### Problem to work on
Each line of the material below is to be written out exactly. Leave out any picture.

'''

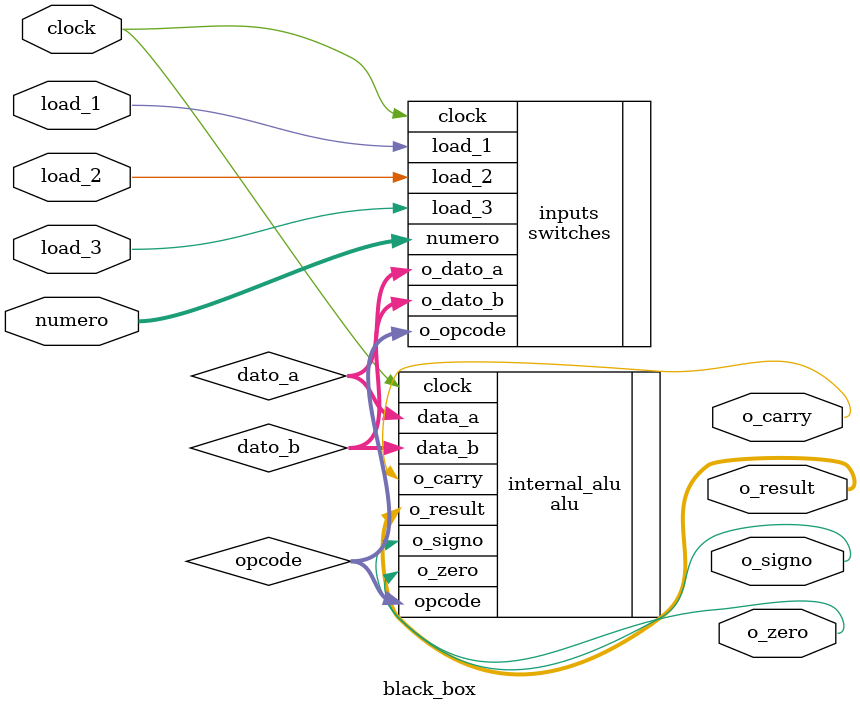
<source format=v>
`timescale 1ns / 1ps


module black_box
    #(  parameter DATA_SIZE = 4,
        parameter OPCODE_SIZE = 6,
        parameter SWITCHES = 6,
        parameter OUTPUT_SIZE = 5
    )(
        input wire [SWITCHES-1:0] numero,
        input wire load_1, //dato a
        input wire load_2, //dato b
        input wire load_3, //opcode
        input wire clock,
        output wire [OUTPUT_SIZE-1:0] o_result,
        output wire o_carry,
        output wire o_zero,
        output wire o_signo
    );

wire [DATA_SIZE-1:0]dato_a;
wire [DATA_SIZE-1:0]dato_b;
wire [OPCODE_SIZE-1:0]opcode;

switches inputs( //instancio un modulo inputs con las mismas entradas que main
    .numero(numero),
    .clock(clock),
    .load_1(load_1),
    .load_2(load_2),
    .load_3(load_3),
    .o_dato_a(dato_a),
    .o_dato_b(dato_b),
    .o_opcode(opcode)
);

alu internal_alu( //instancio modulo alu con las mismas salidas
    .clock(clock),
    .data_a(dato_a),
    .data_b(dato_b),
    .opcode(opcode),
    .o_result(o_result),
    .o_carry(o_carry),
    .o_zero(o_zero),
    .o_signo(o_signo)
);

endmodule

</source>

'''

### Output below
<source format=v>
`timescale 1ns / 1ps


module black_box
    #(  parameter DATA_SIZE = 4,
        parameter OPCODE_SIZE = 6,
        parameter SWITCHES = 6,
        parameter OUTPUT_SIZE = 5
    )(
        input wire [SWITCHES-1:0] numero,
        input wire load_1, //dato a
        input wire load_2, //dato b
        input wire load_3, //opcode
        input wire clock,
        output wire [OUTPUT_SIZE-1:0] o_result,
        output wire o_carry,
        output wire o_zero,
        output wire o_signo
    );

wire [DATA_SIZE-1:0]dato_a;
wire [DATA_SIZE-1:0]dato_b;
wire [OPCODE_SIZE-1:0]opcode;

switches inputs( //instancio un modulo inputs con las mismas entradas que main
    .numero(numero),
    .clock(clock),
    .load_1(load_1),
    .load_2(load_2),
    .load_3(load_3),
    .o_dato_a(dato_a),
    .o_dato_b(dato_b),
    .o_opcode(opcode)
);

alu internal_alu( //instancio modulo alu con las mismas salidas
    .clock(clock),
    .data_a(dato_a),
    .data_b(dato_b),
    .opcode(opcode),
    .o_result(o_result),
    .o_carry(o_carry),
    .o_zero(o_zero),
    .o_signo(o_signo)
);

endmodule

</source>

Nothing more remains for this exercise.